Pero ¿por qué ocurrió después lo que sucedió ? ¿Qué fue lo que cegó sus ojos y ofuscó su entendimiento para entregar a Cristo a un suplicio que no merecía? Las actas son claras al respecto. El querer seguir siendo considerado como el amigo del César fue lo que obcecó la visión de Pilato. El pretender complacer a la gente fue lo que ofuscó su mente y su corazón. Prefirió el aplauso de hombres, el quedar bien ante ellos, que el hacer justicia a un inocente, como le dictaba su razón. Quiso verse reconocido como amigo del César, aun a costa de enemistarse con Dios. Atendió más a los gritos irracionales de la turba que a los reclamos insistentes de su conciencia. E, ilusamente, consideró que lavándose las manos, todo estaba arreglado. ¡Qué infantil!
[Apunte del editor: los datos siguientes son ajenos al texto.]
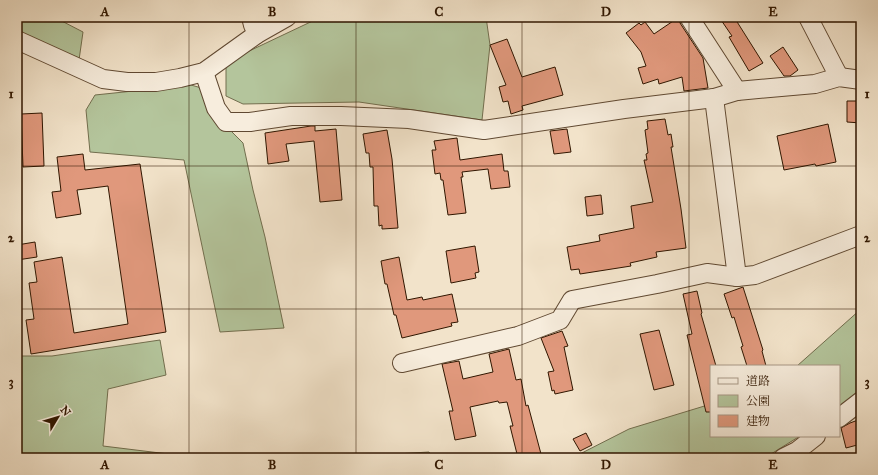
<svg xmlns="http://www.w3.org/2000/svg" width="878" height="475" font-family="'IM FELL Great Primer','Noto Serif JP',serif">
<rect width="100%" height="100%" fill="#f2e3ca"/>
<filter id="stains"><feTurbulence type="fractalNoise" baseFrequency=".005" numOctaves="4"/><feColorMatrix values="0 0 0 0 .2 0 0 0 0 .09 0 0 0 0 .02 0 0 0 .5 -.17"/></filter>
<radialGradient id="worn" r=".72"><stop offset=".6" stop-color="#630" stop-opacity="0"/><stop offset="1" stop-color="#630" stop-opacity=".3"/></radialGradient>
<!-- green -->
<g fill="#b4c59c" stroke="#726e4e">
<path d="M17 17H54L83 32 79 60 17 33Z"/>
<path d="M321 17H486L490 45 482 120 359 102 243 104 226 96V62Z"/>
<path d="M191 85 205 89 211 111 243 143 253 190 265 237 284 328 220 332 184 160 90 152 86 110 95 95Z"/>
<path d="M861 309V400L839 413V366H797Z"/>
<path d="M160 340 166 375 108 389 103 446 201 458H17V356H52Z"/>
<path d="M711 404V436H800L771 454 761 458H572L629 429Z"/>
<path d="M429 452 434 458H331Z"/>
</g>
<!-- building -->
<g fill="#e0987c" stroke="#301600">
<path d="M679 17 680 23 703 58 708 88 684 91 682 77 659 84 658 79 643 84 638 68 646 66 641 52 626 33 639 23 641 25 645 22 654 34Z"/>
<path d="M719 17H734L763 63 749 71 729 37 732 36Z"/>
<path d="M507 39 522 77 555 67 563 95 522 106 523 110 511 114 508 101 503 102 499 87 506 85 490 45Z"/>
<path d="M783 47 798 70 790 76H784L770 56Z"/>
<path d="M847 101H861V123L847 122Z"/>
<path d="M42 113 44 166 23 167 21 114Z"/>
<path d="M665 119 668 135 671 134 673 147H671L681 209 686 248 656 252 657 257 630 263 631 266 580 274 579 269 571 270 567 247 600 241 599 235 634 228 631 206 653 202 644 160H647L646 154 648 153 645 130 648 129 647 121Z"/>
<path d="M828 124 836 162 816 166 815 164 784 170 777 136Z"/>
<path d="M311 126H315V131L336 129 342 200 320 202 314 141 286 144 289 161 268 164 265 133Z"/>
<path d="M567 129 571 152 554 154 550 131Z"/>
<path d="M387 130 392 159 398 228 382 229V225L379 226 378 206H374L373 167H370L369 153H366L363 134Z"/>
<path d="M457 138 460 160 502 154 504 171H508L510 187 491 189 488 169 462 172 463 177H461L466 213 448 215 443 180H441L440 173 435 174 432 150H436L434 141Z"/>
<path d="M83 154 85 170 140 164 166 332 31 354 26 320 34 319 29 283 37 282 34 262 62 257 74 333 128 324 108 186 77 190 81 214 56 218 52 192 61 191 57 157Z"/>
<path d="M601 195 603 214 587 216 585 197Z"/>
<path d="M35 242 37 257 17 260V245Z"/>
<path d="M475 246 479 272 475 273 476 278 451 283 446 251Z"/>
<path d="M399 257 407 300 422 297 423 300 452 294 458 322 451 323 452 326 402 338 396 315H394L387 284H385L381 261Z"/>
<path d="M743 287 763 350 762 351 766 366H747L741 347 743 346 734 317 732 318 724 294Z"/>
<path d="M697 291 702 313 701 314 716 366H711V412H706L687 335 692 334 683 294Z"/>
<path d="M659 330 674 385 654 390 640 334Z"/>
<path d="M562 331 568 346 564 347 573 390 555 394 554 390 552 391 548 372 554 371 541 338Z"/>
<path d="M509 349 516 380 521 379 526 406 528 405 541 454 537 455 538 458H518L510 426H513L507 402 499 403 498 401 470 407 476 436 455 440 449 411H453L442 364 459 361 463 379 493 372 489 354Z"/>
<path d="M858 420 861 430V444L846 448 841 428 850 423Z"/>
<path d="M586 433 592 445 580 451 573 439Z"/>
</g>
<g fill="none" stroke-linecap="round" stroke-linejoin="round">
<defs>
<g id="minor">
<path d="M251 17 253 25 257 34"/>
<path d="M689 17 737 91"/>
<path d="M808 17 839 77"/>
<path d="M17 40 103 79 127 82H156L180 78 204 72 257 34 287 17"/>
<path d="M204 72 216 108 226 122H250L291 116H341L409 119 484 130 624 109 714 98 737 91 815 84 839 77 861 80"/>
<path d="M714 98 737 277"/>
<path d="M402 363 518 336 560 320 572 300 657 284 707 273 737 277 755 275 861 235"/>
<path d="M839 418 861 401"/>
<path d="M783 458 797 451 816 436"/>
</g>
</defs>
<!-- minor casing -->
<use href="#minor" stroke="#604932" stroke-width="20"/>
<!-- minor -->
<use href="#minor" stroke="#f7eddd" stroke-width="18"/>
</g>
<!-- grid -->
<path fill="none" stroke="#301600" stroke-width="1" stroke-opacity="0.55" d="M189 17V458M356 17V458M522 17V458M689 17V458M17 166H861M17 309H861"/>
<!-- margin -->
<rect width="878" height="475" fill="none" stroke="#f2e3ca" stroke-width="44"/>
<!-- legend -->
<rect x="710" y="365" width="130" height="72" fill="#f7eddd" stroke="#a79785"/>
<rect x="718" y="378" width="20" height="6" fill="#f7eddd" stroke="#a79785"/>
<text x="746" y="385" font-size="12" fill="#301600">道路</text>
<rect x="718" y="395" width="20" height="12" fill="#b4c59c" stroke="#a79785"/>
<text x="746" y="405" font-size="12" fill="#301600">公園</text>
<rect x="718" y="415" width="20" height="12" fill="#e0987c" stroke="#a79785"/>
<text x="746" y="425" font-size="12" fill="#301600">建物</text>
<!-- north arrow -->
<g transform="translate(58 417) rotate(52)" stroke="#f7eddd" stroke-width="3" paint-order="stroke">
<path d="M0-3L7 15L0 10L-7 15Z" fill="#301600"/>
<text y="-6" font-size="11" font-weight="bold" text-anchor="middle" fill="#301600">N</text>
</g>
<rect x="22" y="22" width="834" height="431" fill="none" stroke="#301600" stroke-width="1.5"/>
<g font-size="13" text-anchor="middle" font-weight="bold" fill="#301600">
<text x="105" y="16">A</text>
<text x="272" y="16">B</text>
<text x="439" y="16">C</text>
<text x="606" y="16">D</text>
<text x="773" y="16">E</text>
<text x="11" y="98">1</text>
<text x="867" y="98">1</text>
<text x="11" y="242">2</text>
<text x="867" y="242">2</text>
<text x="11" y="386">3</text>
<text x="867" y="386">3</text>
<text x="105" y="469">A</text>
<text x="272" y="469">B</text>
<text x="439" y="469">C</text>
<text x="606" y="469">D</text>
<text x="773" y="469">E</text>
</g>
<rect width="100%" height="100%" filter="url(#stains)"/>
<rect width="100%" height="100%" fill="url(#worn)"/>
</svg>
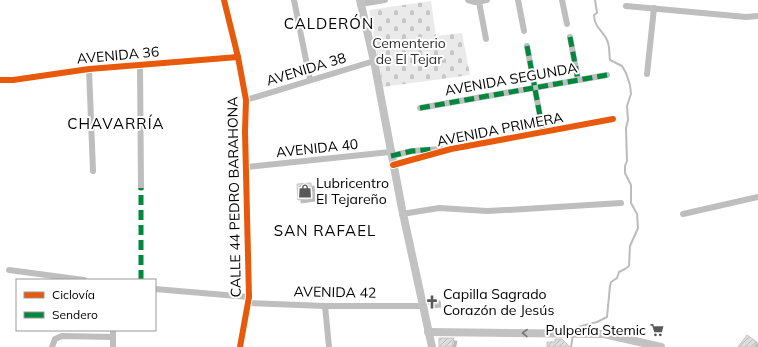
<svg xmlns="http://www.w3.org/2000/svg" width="758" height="347" font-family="Mulish,sans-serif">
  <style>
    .cemetery { fill: url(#cemetery-stones) }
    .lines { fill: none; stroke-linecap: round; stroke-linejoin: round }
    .stream { stroke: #bcbcbc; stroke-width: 2 }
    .building { fill: url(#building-hatch); stroke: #c5c5c5; filter: url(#shadow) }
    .minor { stroke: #bebebe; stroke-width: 6 }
    .secondary { stroke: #c2c2c2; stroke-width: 8 }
    .quiet { stroke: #00873e; stroke-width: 5; stroke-dasharray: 10 5; stroke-linecap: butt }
    .cycleway-casing { stroke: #fff; stroke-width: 8 }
    .cycleway { stroke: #e8590c; stroke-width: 6 }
    .oneway { stroke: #747474 }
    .labels { text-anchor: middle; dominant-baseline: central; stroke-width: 4; stroke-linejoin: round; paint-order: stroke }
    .park-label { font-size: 14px; fill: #303030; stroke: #fff }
    .street-label { font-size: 14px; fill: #000; stroke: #fff }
    .poi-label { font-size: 14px; fill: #000; stroke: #fff; text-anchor: start }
    .neighbourhood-label { font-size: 15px; letter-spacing: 1px; fill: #000; stroke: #fff }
  </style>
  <defs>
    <pattern id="cemetery-stones" width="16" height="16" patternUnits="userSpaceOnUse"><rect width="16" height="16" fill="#eaeaea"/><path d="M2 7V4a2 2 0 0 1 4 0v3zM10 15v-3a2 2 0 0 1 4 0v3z" fill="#c7c7c7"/></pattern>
    <pattern id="building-hatch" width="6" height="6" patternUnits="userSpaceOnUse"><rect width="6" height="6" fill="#ddd"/><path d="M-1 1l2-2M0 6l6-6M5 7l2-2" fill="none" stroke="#bcbcbc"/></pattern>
    <filter id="shadow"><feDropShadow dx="3" dy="3" stdDeviation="0" flood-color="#0004"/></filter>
  </defs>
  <rect width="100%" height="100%" fill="#fff"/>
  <polygon class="cemetery" points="431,1 436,36 462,33 470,75 383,87 369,10"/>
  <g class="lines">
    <g class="stream">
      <path d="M574,331L578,327L597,322L607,317L610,286L611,282L617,278L619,272L625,269L629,266L630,246L638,228L637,214L631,203V185L625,173V166L627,161L626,128L628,120L627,106L631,94L630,85L626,73L622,66L610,60C609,54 610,46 607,40C603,31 594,27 594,15L597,13L595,0"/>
      <polyline points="571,347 573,335"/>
    </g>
  </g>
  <g class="building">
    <polygon points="311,183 312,198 298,200 297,184"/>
    <polygon points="437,298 438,304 429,305 427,299"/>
    <polygon points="747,335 757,342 754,347 738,347"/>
    <polygon points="439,338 454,338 452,347 439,347"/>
    <polygon points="555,339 562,339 570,347 547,347 547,342 555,342"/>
  </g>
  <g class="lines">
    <g class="minor">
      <polyline points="224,0 238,57 246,100 245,131 249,297 240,347"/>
      <polyline points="294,0 310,80"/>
      <polyline points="468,0 475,2 487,0"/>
      <polyline points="518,0 524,31"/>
      <polyline points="562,0 567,24"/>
      <polyline points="479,2 486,39"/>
      <polyline points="360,4 385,0"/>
      <polyline points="626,6 746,17 758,16"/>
      <polyline points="570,37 578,80"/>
      <polyline points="527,46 543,132"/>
      <polyline points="140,65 141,188"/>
      <polyline points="89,69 93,171"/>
      <polyline points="647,74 654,8"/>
      <polyline points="0,80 13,80 89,69 238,57"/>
      <polyline points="246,100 374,61"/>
      <polyline points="420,108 607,75"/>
      <polyline points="391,156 412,151 441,149"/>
      <polyline points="393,165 451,149 613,119"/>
      <polyline points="247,167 390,152"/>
      <polyline points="402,214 439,208 487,211 525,209 621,203"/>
      <polyline points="683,214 758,197"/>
      <polyline points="9,270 84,280"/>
      <polyline points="155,289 249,297"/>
      <polyline points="248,303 325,306 422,306"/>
      <polyline points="325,306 329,347"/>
      <polyline points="52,347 55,339 62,336 113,337"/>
      <polyline points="113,347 113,330"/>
    </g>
    <g class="secondary">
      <polyline points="360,0 374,61 402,209 432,347"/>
      <polyline points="428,332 604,334 661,347"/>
    </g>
    <g class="quiet">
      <polyline points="570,37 578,80"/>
      <polyline points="527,46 543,132"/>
      <polyline points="420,108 607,75"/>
      <polyline points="391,156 412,151 435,149"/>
      <polyline points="141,280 141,188"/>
    </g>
    <g class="cycleway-casing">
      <g id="cycleway">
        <polyline points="224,0 238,57 246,100 245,131 249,297 240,347"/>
        <polyline points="0,80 13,80 89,69 238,57"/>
        <polyline points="393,165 451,149 613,119"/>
      </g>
    </g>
    <use href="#cycleway" class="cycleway"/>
  </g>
  <defs><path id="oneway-chevron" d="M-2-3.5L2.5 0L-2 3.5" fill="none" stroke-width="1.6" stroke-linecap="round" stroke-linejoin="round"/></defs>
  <use class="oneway" href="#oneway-chevron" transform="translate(525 333) rotate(-179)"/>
  <defs>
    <g id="shop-bare" transform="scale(1.08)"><path d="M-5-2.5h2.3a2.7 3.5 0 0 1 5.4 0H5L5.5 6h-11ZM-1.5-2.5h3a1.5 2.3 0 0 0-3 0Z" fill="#595959" stroke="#fff" stroke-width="2.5" paint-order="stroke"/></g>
    <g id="church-bare" transform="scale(1.08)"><path d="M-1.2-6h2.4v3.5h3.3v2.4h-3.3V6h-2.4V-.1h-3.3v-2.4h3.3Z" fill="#595959" stroke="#fff" stroke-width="2.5" paint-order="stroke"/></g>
    <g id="supermarket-bare" transform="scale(1.08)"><path d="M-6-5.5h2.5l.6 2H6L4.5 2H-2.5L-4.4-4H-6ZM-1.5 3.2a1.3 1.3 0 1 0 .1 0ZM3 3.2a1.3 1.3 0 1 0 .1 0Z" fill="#595959" stroke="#fff" stroke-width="2.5" paint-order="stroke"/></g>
  </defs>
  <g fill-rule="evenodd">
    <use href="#shop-bare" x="305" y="191"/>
    <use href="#church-bare" x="432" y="302"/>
    <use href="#supermarket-bare" x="657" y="330"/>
  </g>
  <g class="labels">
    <g class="park-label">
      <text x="409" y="43">Cementerio<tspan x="409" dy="16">de El Tejar</tspan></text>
    </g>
    <g class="street-label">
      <text transform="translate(118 55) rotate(-5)">AVENIDA 36</text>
      <text transform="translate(306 69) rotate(-17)">AVENIDA 38</text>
      <text transform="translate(511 79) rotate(-10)">AVENIDA SEGUNDA</text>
      <text transform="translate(500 129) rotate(-11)">AVENIDA PRIMERA</text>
      <text transform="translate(317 148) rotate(-6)">AVENIDA 40</text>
      <text transform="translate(234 197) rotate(-91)">CALLE 44 PEDRO BARAHONA</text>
      <text transform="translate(335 292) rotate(1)">AVENIDA 42</text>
    </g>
    <g class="poi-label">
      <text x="316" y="183">Lubricentro<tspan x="316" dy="16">El Tejareño</tspan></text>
      <text x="443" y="294">Capilla Sagrado<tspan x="443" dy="16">Corazón de Jesús</tspan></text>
      <text x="646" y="330" text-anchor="end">Pulpería Stemic</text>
    </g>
    <g class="neighbourhood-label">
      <text x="329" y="23">CALDERÓN</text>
      <text x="116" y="123">CHAVARRÍA</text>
      <text x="325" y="230">SAN RAFAEL</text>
    </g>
  </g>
  <rect x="16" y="279" width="140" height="52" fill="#ffffff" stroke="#999999"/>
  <rect x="24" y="292" width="20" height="6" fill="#e8590c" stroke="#999999"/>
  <text x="52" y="299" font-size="12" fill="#000000">Ciclovía</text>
  <rect x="24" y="312" width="20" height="6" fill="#00873e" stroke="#999999"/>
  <text x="52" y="319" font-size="12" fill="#000000">Sendero</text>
</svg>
Bueno, y ¿qué tiene todo esto de actual? Pues, a decir verdad, mucho. Porque resulta que a Cristo lo seguimos hoy condenando a muerte injustamente montones de veces. Los modernos del siglo XX continuamos con frecuencia haciendo atrevidamente el Pilato.

Hoy mandamos a Cristo a la cruz cada vez que por miedo a quedar mal ante los “amigos”, ocultamos puerilmente el carnet de cristianos y actuamos como paganos. Hoy emulamos al gobernador romano siempre que elegimos ser tenidos por amigos de la moda, del dinero, del placer (poderosos Césares actuales), convirtiéndonos así en enemigos de Dios. Nos lavamos las manos enlodando nuestra conciencia cuando declinamos cobardemente en otros la responsabilidad de nuestros desmanes y desatinos.

Estimado lector, creo que nos conviene más practicar la verdadera justicia ante Dios y ante los hombres. Es preferible liberar con valor a Jesús en esa conciencia nuestra que nos invita al bien a despecho del mal.

No olvidemos que también nosotros seremos juzgados un día por Cristo. Y aquel día nos vendrá muy bien haber sido sus amigos y haber quedado bien ante Él, aunque en contra quizá de los demás.